▶ _What the task requires_
Although the entries hold pictures, only their words are printed back, exactly as given.

*** Opening of Input ***

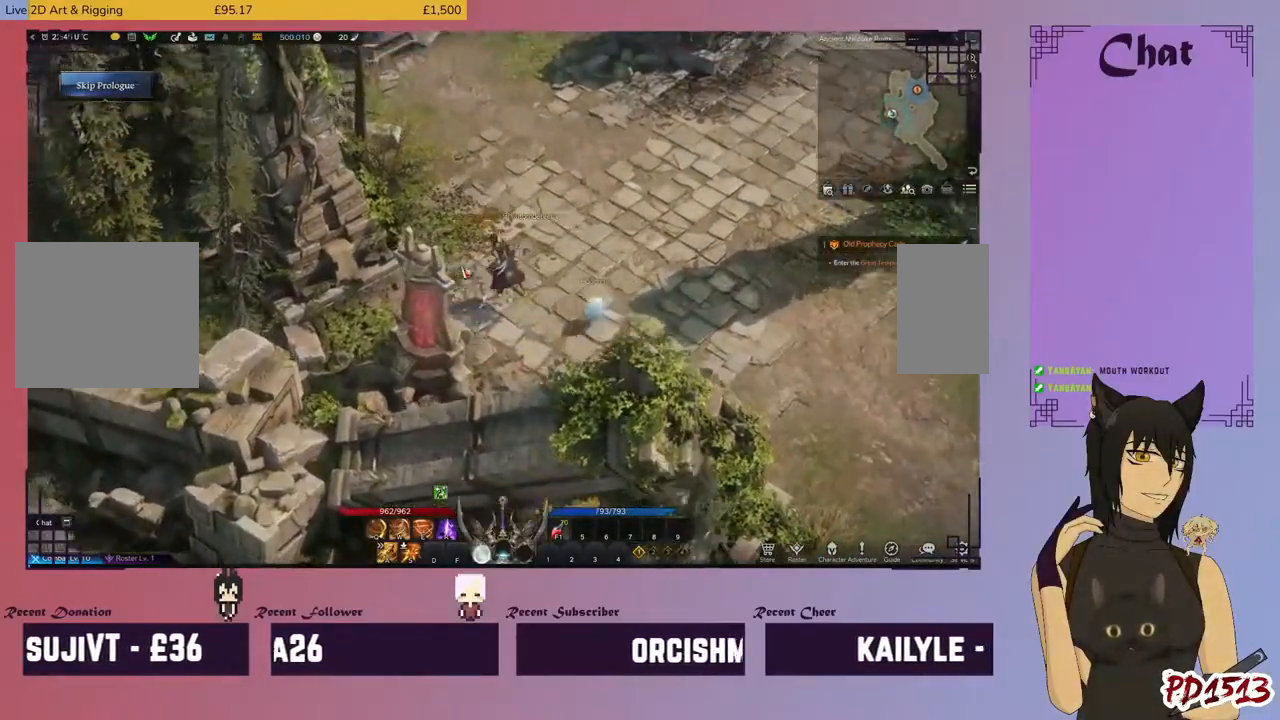
{"keys": [], "mouse": [], "events": [[100, "mouse_left", "up"], [267, "mouse_left", "down"], [400, "mouse_left", "up"]]}
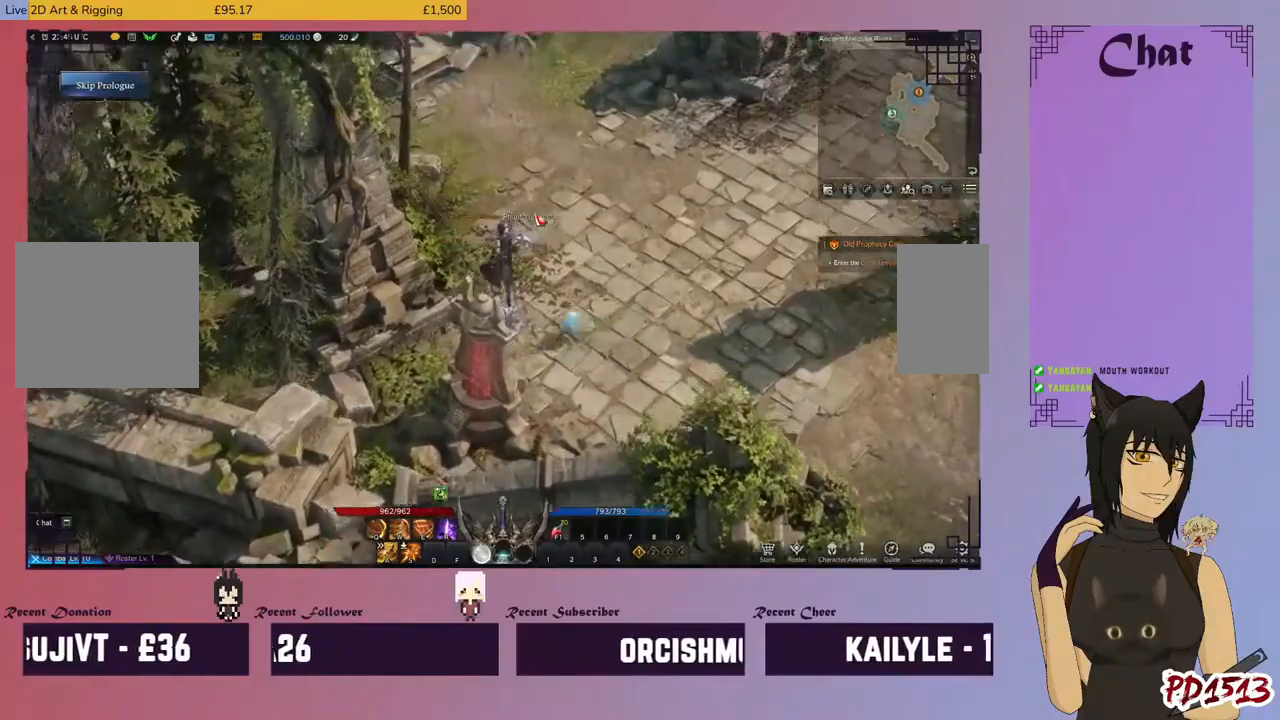
{"keys": [], "mouse": [], "events": [[33, "mouse_left", "down"], [167, "mouse_left", "up"], [300, "mouse_left", "down"], [433, "mouse_left", "up"]]}
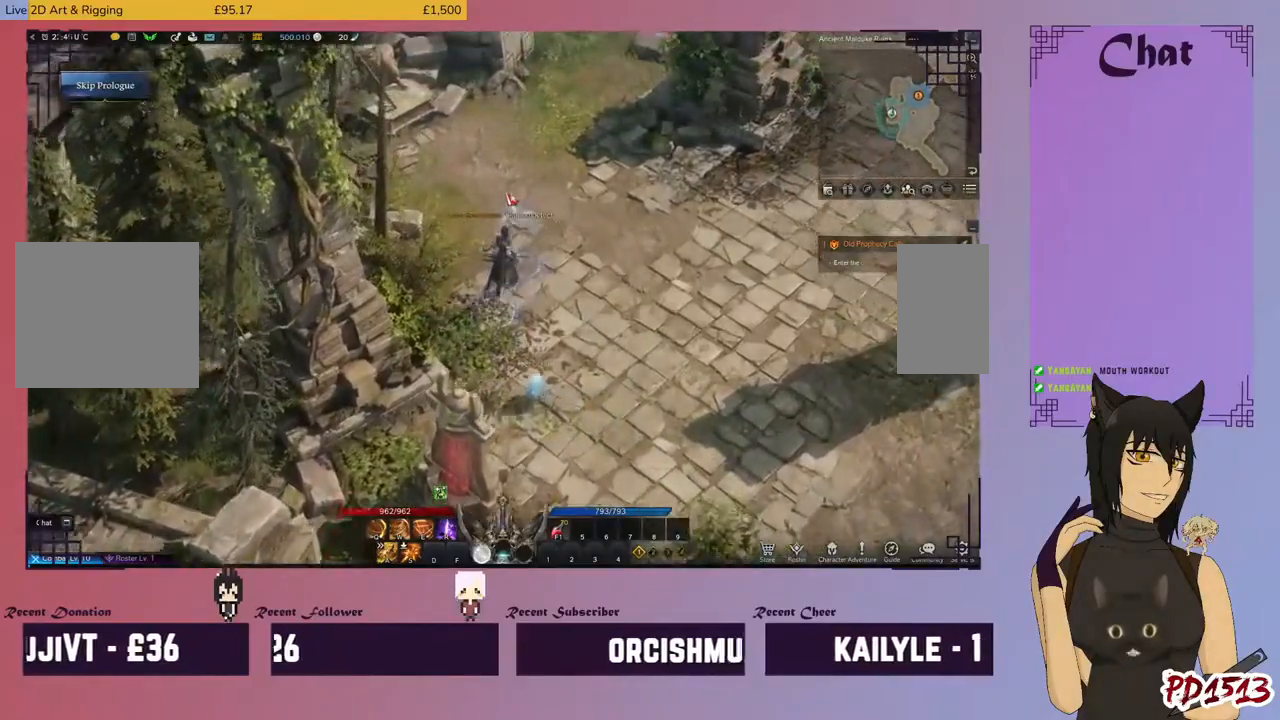
{"keys": [], "mouse": [], "events": [[67, "mouse_left", "down"], [167, "mouse_left", "up"], [300, "mouse_left", "down"], [400, "mouse_left", "up"]]}
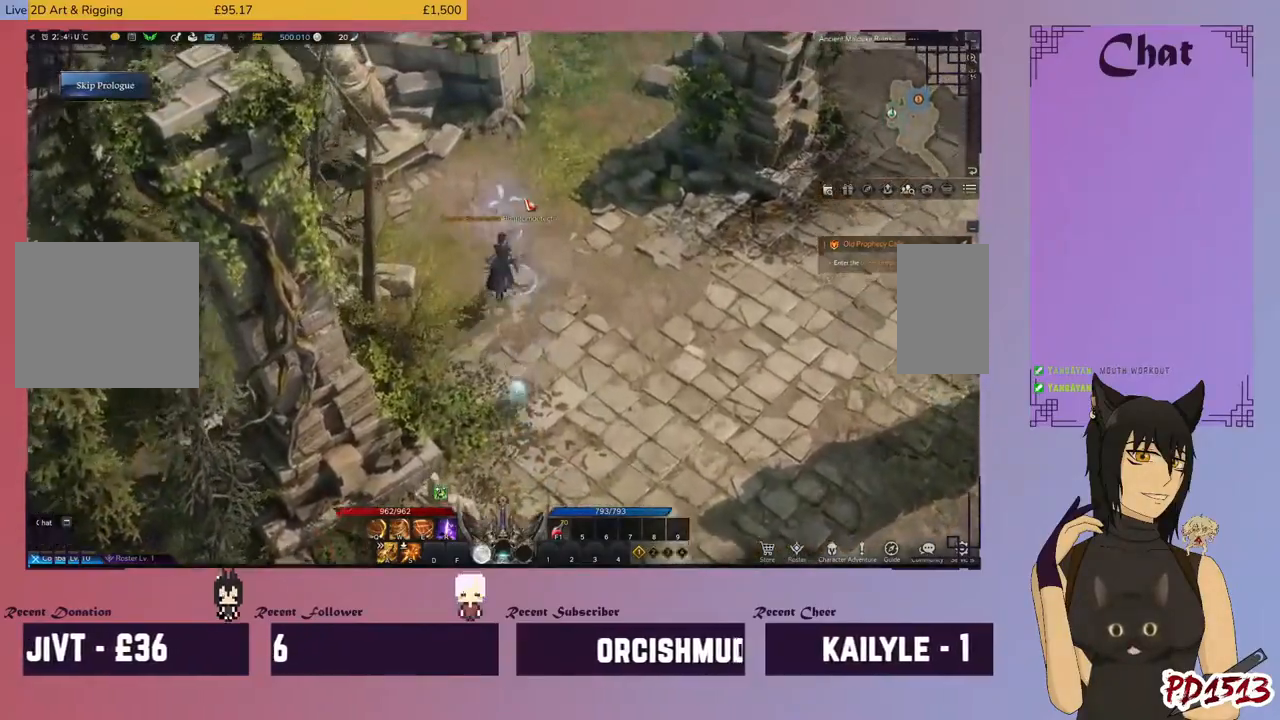
{"keys": [], "mouse": ["left"], "events": [[33, "mouse_left", "down"], [200, "mouse_left", "up"], [300, "mouse_left", "down"], [400, "mouse_left", "up"], [500, "mouse_left", "down"]]}
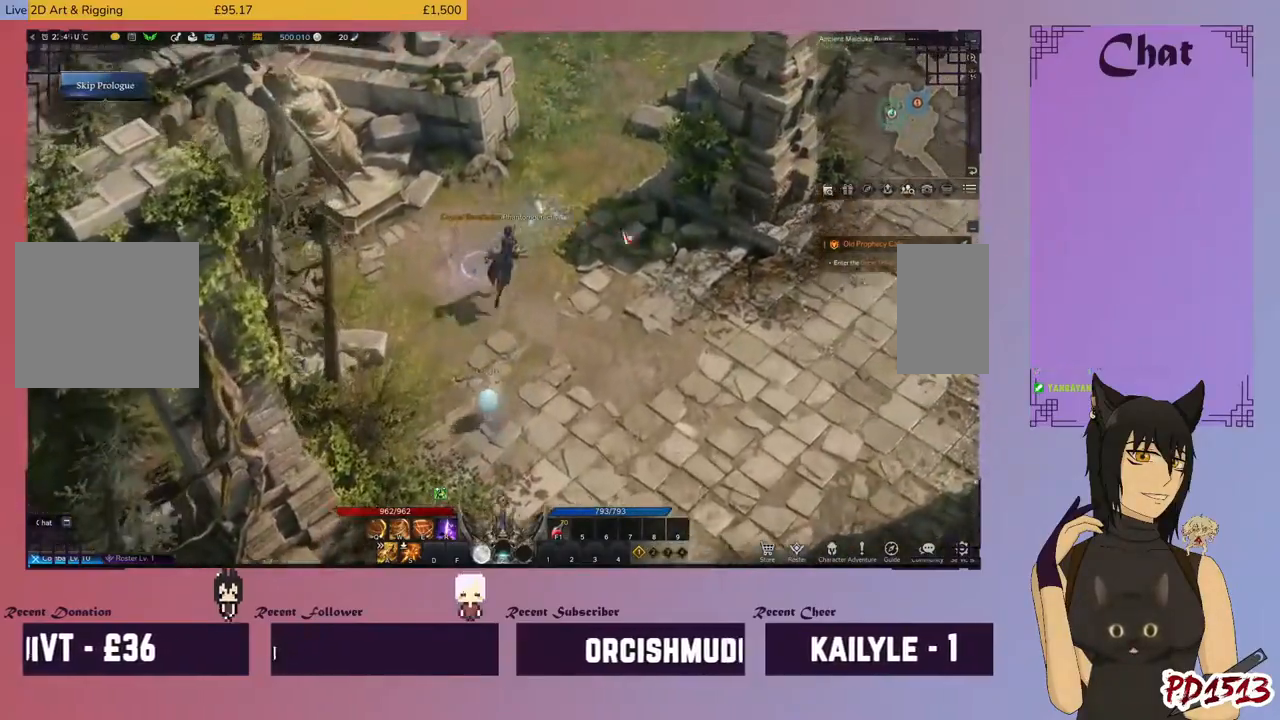
{"keys": [], "mouse": ["left"], "events": [[133, "mouse_left", "up"], [233, "mouse_left", "down"], [333, "mouse_left", "up"], [433, "mouse_left", "down"]]}
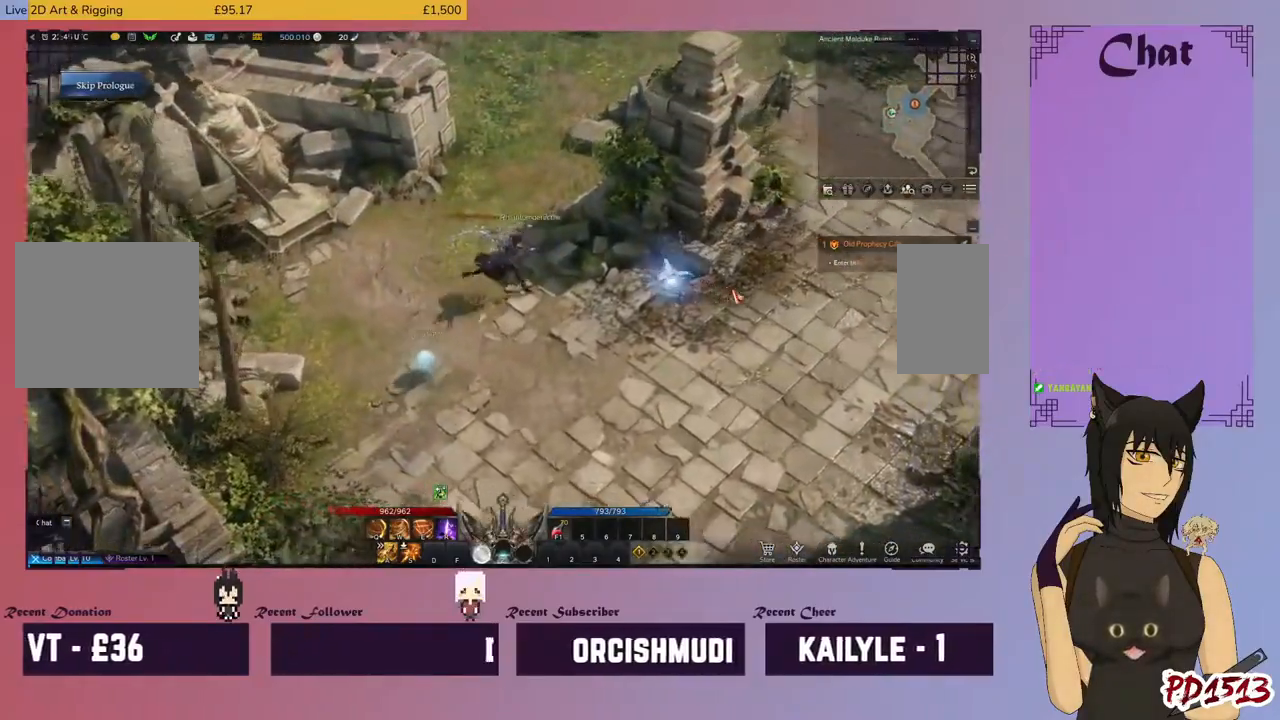
{"keys": [], "mouse": [], "events": [[33, "mouse_left", "up"], [133, "mouse_left", "down"], [267, "mouse_left", "up"], [367, "mouse_left", "down"], [500, "mouse_left", "up"]]}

*** Close of Input ***

▶ _Answer to the exercise_
{"keys": [], "mouse": [], "events": [[100, "mouse_left", "up"], [267, "mouse_left", "down"], [400, "mouse_left", "up"]]}
{"keys": [], "mouse": [], "events": [[33, "mouse_left", "down"], [167, "mouse_left", "up"], [300, "mouse_left", "down"], [433, "mouse_left", "up"]]}
{"keys": [], "mouse": [], "events": [[67, "mouse_left", "down"], [167, "mouse_left", "up"], [300, "mouse_left", "down"], [400, "mouse_left", "up"]]}
{"keys": [], "mouse": ["left"], "events": [[33, "mouse_left", "down"], [200, "mouse_left", "up"], [300, "mouse_left", "down"], [400, "mouse_left", "up"], [500, "mouse_left", "down"]]}
{"keys": [], "mouse": ["left"], "events": [[133, "mouse_left", "up"], [233, "mouse_left", "down"], [333, "mouse_left", "up"], [433, "mouse_left", "down"]]}
{"keys": [], "mouse": [], "events": [[33, "mouse_left", "up"], [133, "mouse_left", "down"], [267, "mouse_left", "up"], [367, "mouse_left", "down"], [500, "mouse_left", "up"]]}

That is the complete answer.